Directive = Copy each entry below unchanged; the images do not go in the copy.

───

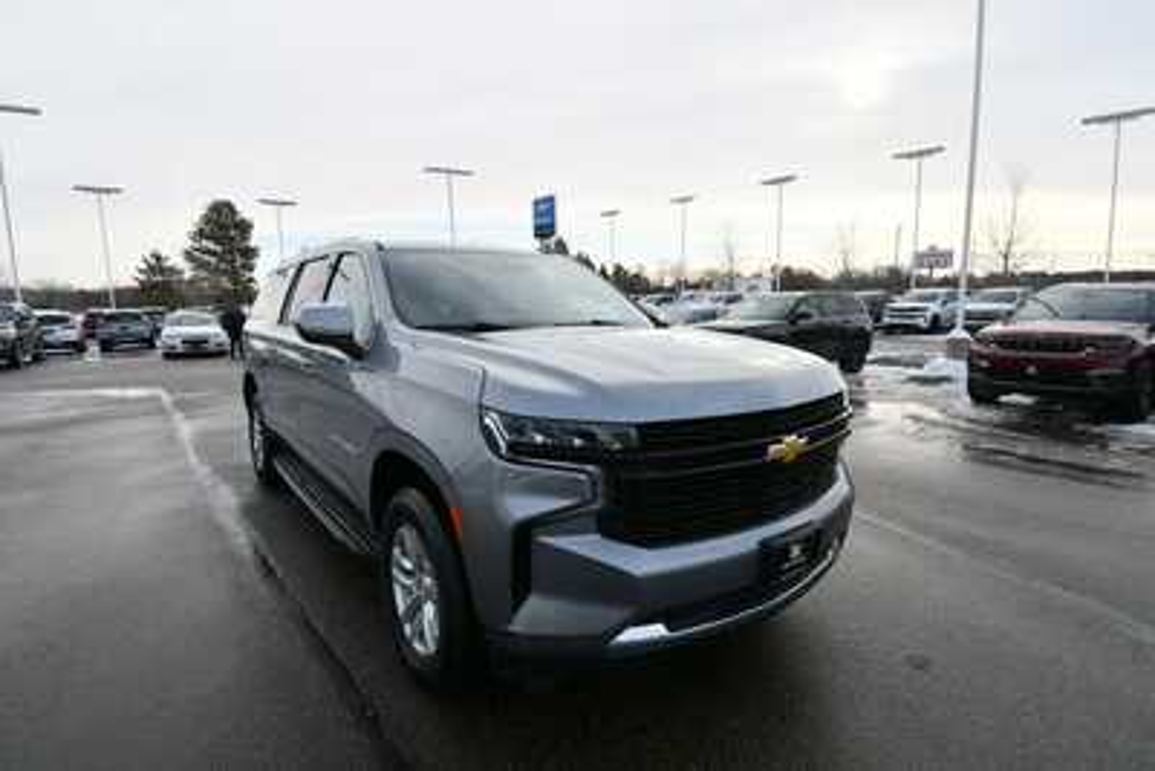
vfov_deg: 67.4
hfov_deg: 90.0
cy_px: 386
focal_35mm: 18
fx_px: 578
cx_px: 578
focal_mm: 12
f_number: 8
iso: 140
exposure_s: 1/250
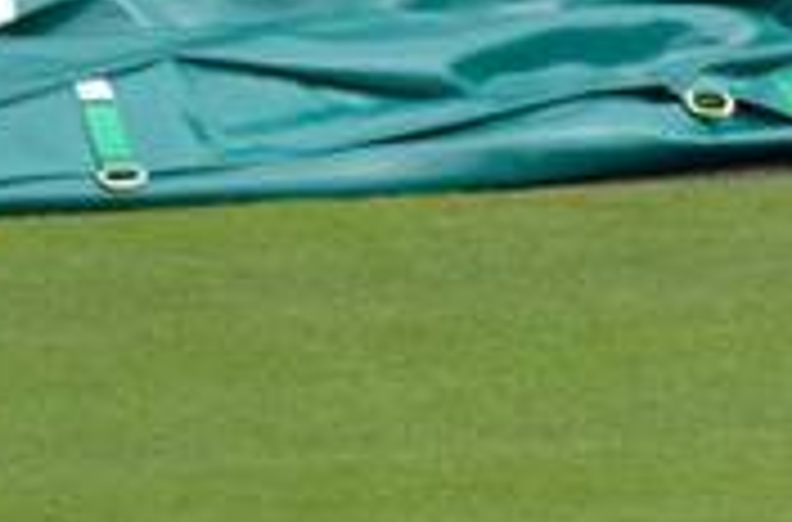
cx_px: 1368
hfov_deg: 1.3
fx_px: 34088
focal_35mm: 1555
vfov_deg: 0.9
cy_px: 529
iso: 220
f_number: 5.3
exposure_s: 1/800
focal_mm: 260
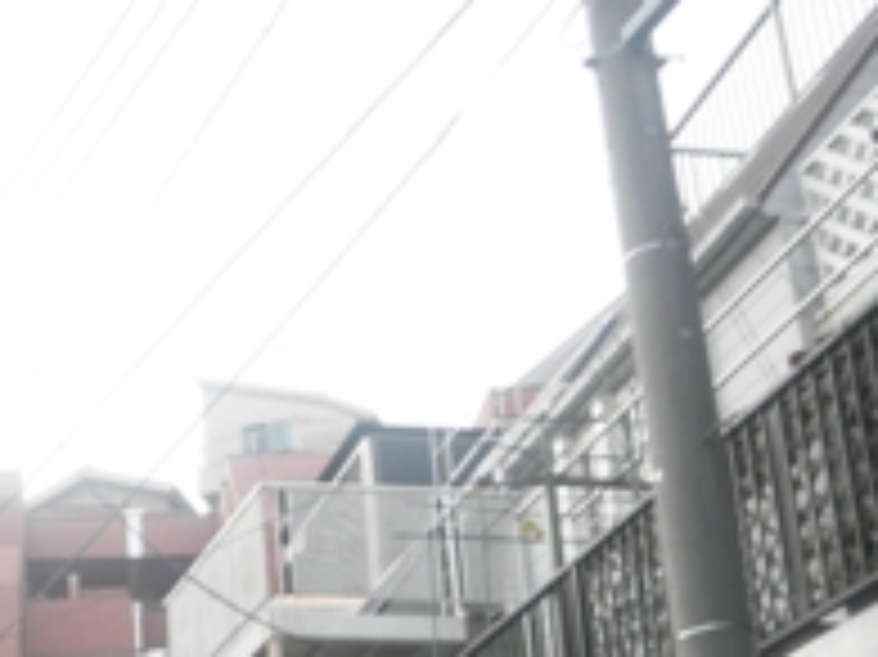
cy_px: 702
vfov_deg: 20.4
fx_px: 1749
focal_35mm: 69
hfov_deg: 25.9
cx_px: -99
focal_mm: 5
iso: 64
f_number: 3
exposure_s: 1/125
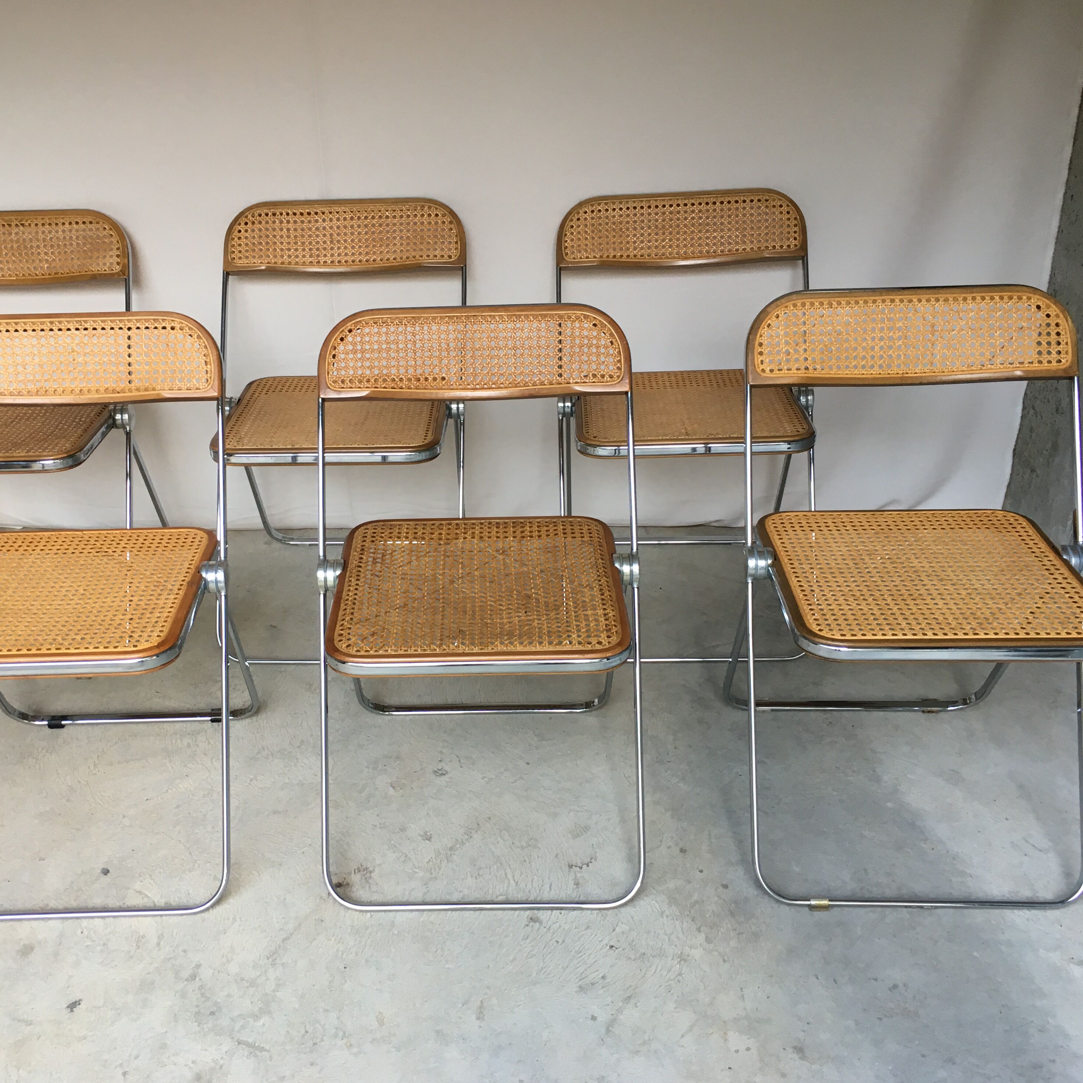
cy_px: 552
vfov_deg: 47.2
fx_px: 1239
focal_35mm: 35
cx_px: 465
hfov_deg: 47.1
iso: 64
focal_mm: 4.15
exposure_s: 1/33
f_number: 2.2
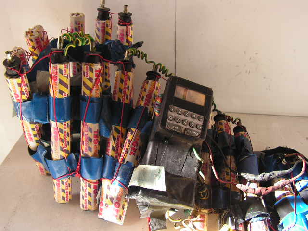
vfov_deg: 39.7
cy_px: 116
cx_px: 154
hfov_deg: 51.4
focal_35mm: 36
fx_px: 320
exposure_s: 1/60
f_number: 3.2
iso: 64
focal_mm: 6
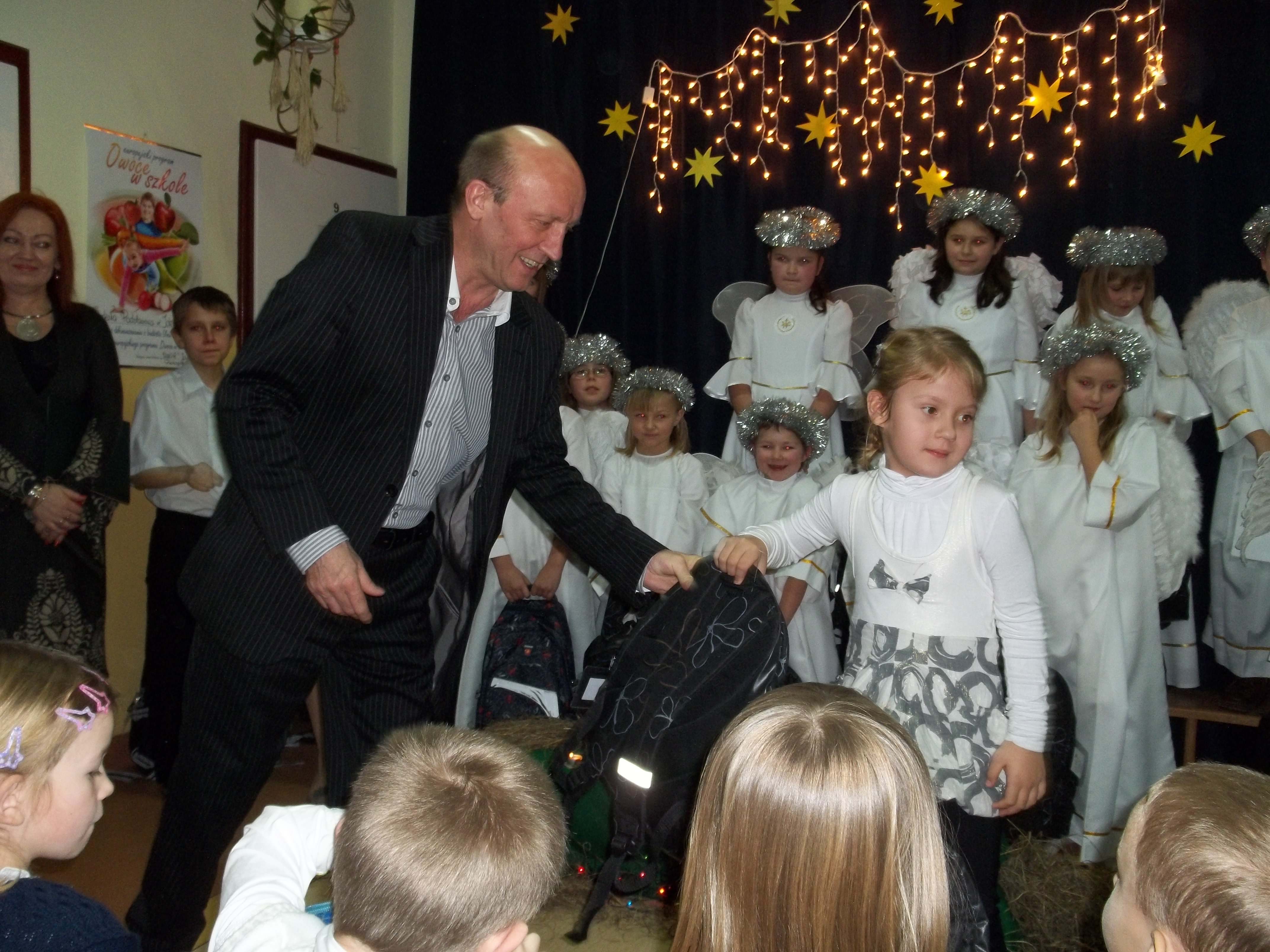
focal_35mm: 33
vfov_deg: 42.9
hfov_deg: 55.4
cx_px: 635
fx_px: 1211
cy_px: 476
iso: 160
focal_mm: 5.9
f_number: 3.3
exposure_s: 1/30
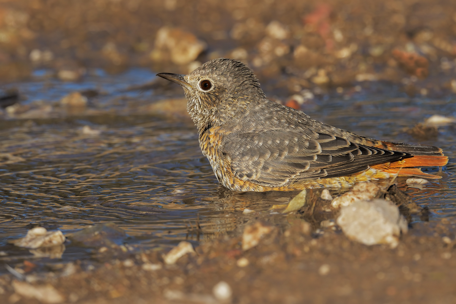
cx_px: 228
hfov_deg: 4.1
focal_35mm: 500
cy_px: 152
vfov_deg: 2.7
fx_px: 6333
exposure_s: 1/2000
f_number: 9
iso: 720
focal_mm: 500
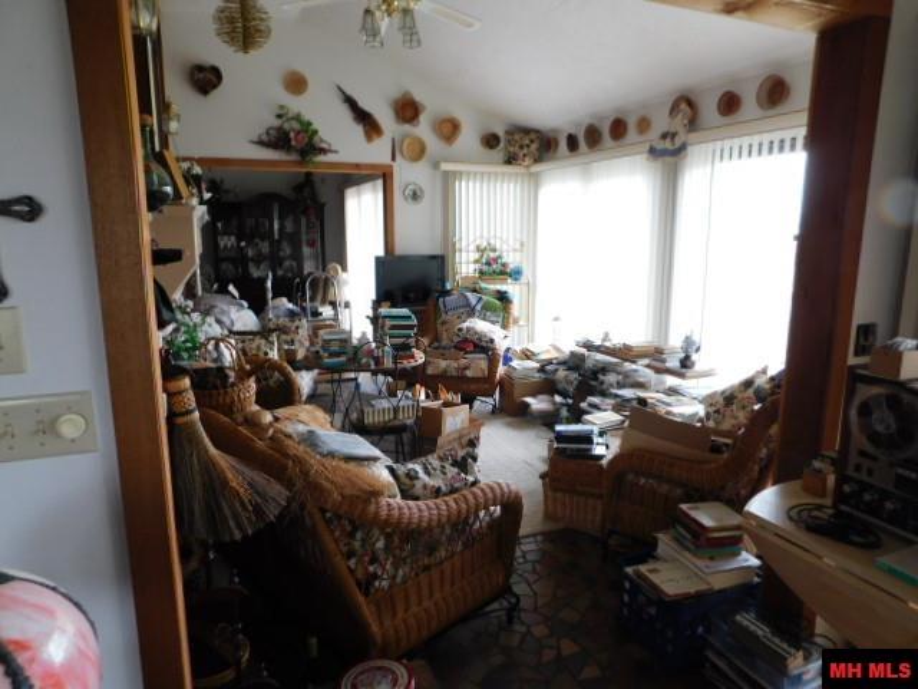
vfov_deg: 58.9
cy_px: 344
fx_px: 610
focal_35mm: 23
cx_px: 459
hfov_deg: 73.9
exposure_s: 1/30
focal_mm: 4
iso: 125
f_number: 3
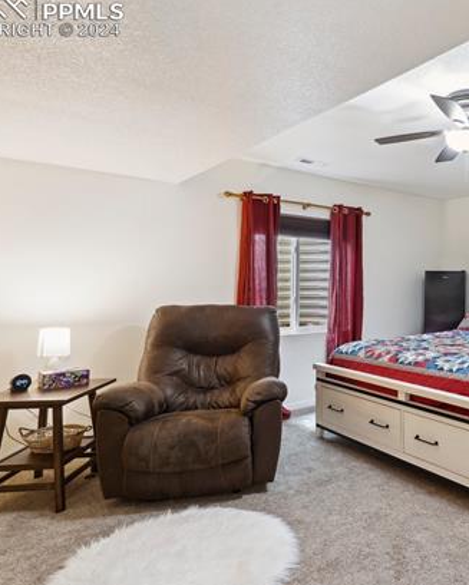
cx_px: 403
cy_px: 292
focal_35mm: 25
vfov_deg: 68.1
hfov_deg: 51.6
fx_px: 433
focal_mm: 17
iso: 400
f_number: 8
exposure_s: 1/1.67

───

Solution to this task =
vfov_deg: 67.4
hfov_deg: 90.0
cy_px: 386
focal_35mm: 18
fx_px: 578
cx_px: 578
focal_mm: 12
f_number: 8
iso: 140
exposure_s: 1/250
cx_px: 1368
hfov_deg: 1.3
fx_px: 34088
focal_35mm: 1555
vfov_deg: 0.9
cy_px: 529
iso: 220
f_number: 5.3
exposure_s: 1/800
focal_mm: 260
cy_px: 702
vfov_deg: 20.4
fx_px: 1749
focal_35mm: 69
hfov_deg: 25.9
cx_px: -99
focal_mm: 5
iso: 64
f_number: 3
exposure_s: 1/125
cy_px: 552
vfov_deg: 47.2
fx_px: 1239
focal_35mm: 35
cx_px: 465
hfov_deg: 47.1
iso: 64
focal_mm: 4.15
exposure_s: 1/33
f_number: 2.2
vfov_deg: 39.7
cy_px: 116
cx_px: 154
hfov_deg: 51.4
focal_35mm: 36
fx_px: 320
exposure_s: 1/60
f_number: 3.2
iso: 64
focal_mm: 6
focal_35mm: 33
vfov_deg: 42.9
hfov_deg: 55.4
cx_px: 635
fx_px: 1211
cy_px: 476
iso: 160
focal_mm: 5.9
f_number: 3.3
exposure_s: 1/30
cx_px: 228
hfov_deg: 4.1
focal_35mm: 500
cy_px: 152
vfov_deg: 2.7
fx_px: 6333
exposure_s: 1/2000
f_number: 9
iso: 720
focal_mm: 500
vfov_deg: 58.9
cy_px: 344
fx_px: 610
focal_35mm: 23
cx_px: 459
hfov_deg: 73.9
exposure_s: 1/30
focal_mm: 4
iso: 125
f_number: 3
cx_px: 403
cy_px: 292
focal_35mm: 25
vfov_deg: 68.1
hfov_deg: 51.6
fx_px: 433
focal_mm: 17
iso: 400
f_number: 8
exposure_s: 1/1.67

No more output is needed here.